Don’t hire Mia. She assaults customers. Syrup is her weapon of choice, but she’s probably equally good with a snow globe or a can of peas.

They went into the little office off one corner of the kitchen and Dot shut the door. “Sit down,” she said, and pulled a cigarette out of the half-used pack sitting on her desk.

Mia squirmed in her seat while Dot lit her cigarette, inhaled and blew out a cloud of smoke.

“You want to tell me what that was all about?” Dot took another drag on her cigarette and studied Mia through the haze of smoke.

Mia bit her lip.

“Never mind. I can guess. You have a rival.”

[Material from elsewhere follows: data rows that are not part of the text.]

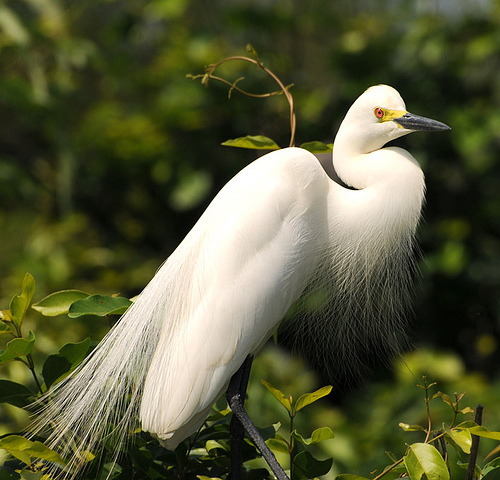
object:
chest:
[263, 178, 325, 305]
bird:
[23, 82, 450, 480]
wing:
[140, 150, 285, 442]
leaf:
[32, 289, 88, 315]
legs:
[226, 350, 290, 479]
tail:
[18, 301, 152, 479]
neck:
[324, 146, 428, 250]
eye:
[373, 106, 384, 119]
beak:
[397, 113, 451, 135]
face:
[371, 92, 453, 135]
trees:
[1, 1, 498, 479]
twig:
[184, 44, 295, 150]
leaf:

“She’s stealing everyone’s boyfriends,” Mia blurted.

“Breaking the girlfriend code.”

She understood. Mia nodded, relieved.

“And your boyfriend was next on the list.”

“I told her we were together.”

“Obviously, she needed to be taught a lesson.”

Exactly. Mia nodded again.

Dot’s eyes narrowed. “But not in my restaurant. There’s another code you may not be aware of, Mia, and that’s the good-employee code.”

Mia’s face burned and she felt sick. Dot was definitely going to fire her.

“You made quite a scene out there.”

Now Mia was close to tears. She hung her head. “I’m sorry, Mrs. Morrison.”

“You should be. Not for teaching that little stinker a lesson, but for wasting quality syrup on her. Don’t you be doing that again. Next time you have a problem, tell me. I’ll take the kid outside and give her what for. But let’s save the syrup for the pancakes. Okay?”

Mia stared at her. “You’re not going to fire me?”

“Only if you pull a stunt like that again.”

Relief washed over Mia. “I won’t. I promise.”

Dot stubbed out her cigarette in an ashtray brimming with butts. “See that you don’t. Now, get out there and keep my customers happy.”

Mia practically bolted for the door.

“And Mia.”

She stopped with her hand on the doorknob and turned.

“Good for you,” Dot said with a wink. “Don’t take any crap from anybody and you’ll be fine. One more thing. You don’t have to worry about Colin. I’ve seen the way that boy looks at you. He’s yours, heart and soul.”

Until Arthur had come along. Then everything had blown up. And she’d let it blow. How stupid they’d both been!